Perhaps the most impressive thing about Dragon Ball Z as a whole is that it effectively manages to rinse and repeat a similar story - evil alien arrives plotting to destroy the planet, some combination of super-powered heroes have to work to save the Earth from its fate - time and again yet it never becomes particularly tiresome. Each story arc has just enough to make it distinctive and capable of one-upping what came before to ensure that every yarn it spins is engaging to watch, and the twists and turns of its narrative normally arrive at just the right time to avoid the series slowing to a complete crawl and getting bogged down in any one scenario. In other words, even these final episodes of Dragon Ball Z are a lot of fun to watch - as per the rest of the series it never takes itself entirely seriously yet also exhibits enough restraint to avoid descending into farce.

Of course, distinctive though this ninth season manages to be it is largely just a rehashing of the story that this series has told time and again, and this could well be a cycle too far for some viewers, and it certainly doesn't managed to match the majesty of its earliest story arcs that occurred before most of its main cast reached levels of super-powered insanity. This finale also outstays its welcome ever so slightly via an elongated ending that actually detracts a little from what would otherwise have been a satisfying climax - you could perhaps argue that it's nice to see the cast moving on at the end of all the action, but it's not the most interesting way to bring things to a close.

Of course, given that this is the ninth and final season, I would imagine you don't need to be told whether to buy this volume of the series or not - who'd buy the first eight seasons and then not the ninth? Assuming we're preaching to the converted as it is, you can rest assured that the quality of this release is the same as prior seasons of Dragon Ball Z - the same language tracks and "marathon mode" feature are on offer, the video and audio quality are as good as you're going to get shy of a Blu-Ray remaster, and the overall package is a satisfying one.

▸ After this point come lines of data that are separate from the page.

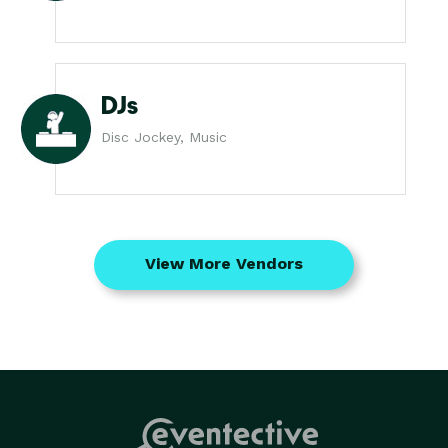
DJs
Disc Jockey, Music
View More Vendors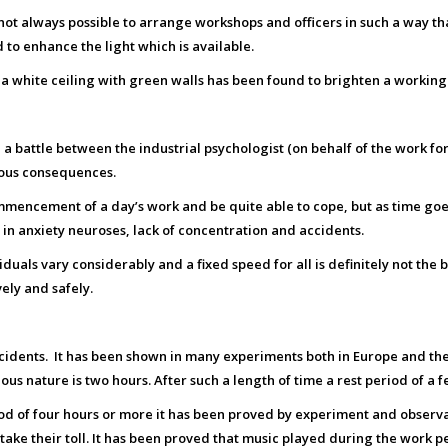
s not always possible to arrange workshops and officers in such a way that
 to enhance the light which is available.
 white ceiling with green walls has been found to brighten a working ar
 a battle between the industrial psychologist (on behalf of the work
ious consequences.
mmencement of a day’s work and be quite able to cope, but as time goe
s in anxiety neuroses, lack of concentration and accidents.
uals vary considerably and a fixed speed for all is definitely not the
ely and safely.
cidents. It has been shown in many experiments both in Europe and the 
s nature is two hours. After such a length of time a rest period of a 
iod of four hours or more it has been proved by experiment and observ
ake their toll. It has been proved that music played during the work p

Looking back upon my Dragon Ball Z adventure at the end of it all, I recall beginning our epic quest to review this series in full wondering what I was letting myself in for. Yet here we are over a year later, and I have to confess that I never got bored of sitting down to watch this series, proving that there's more to this show than simple nostalgia value and that it's still a fun experience for complete newcomers to the Dragon Ball universe. That, above all else, is validation that the long-lasting warmth of fans towards the show, and its subsequent place as something of a classic in its own right, is very much justified.


Extras:

English 5.1 surround and stereo US broadcast audio; Japanese mono audio with English subtitles.  Extras on the final DVD of this six-disc set comprise solely of text-free opening and ending credits.


7
An entertaining and enjoyable end to an enjoyable series that has proved that it deserves a place in the hearts of anime fans.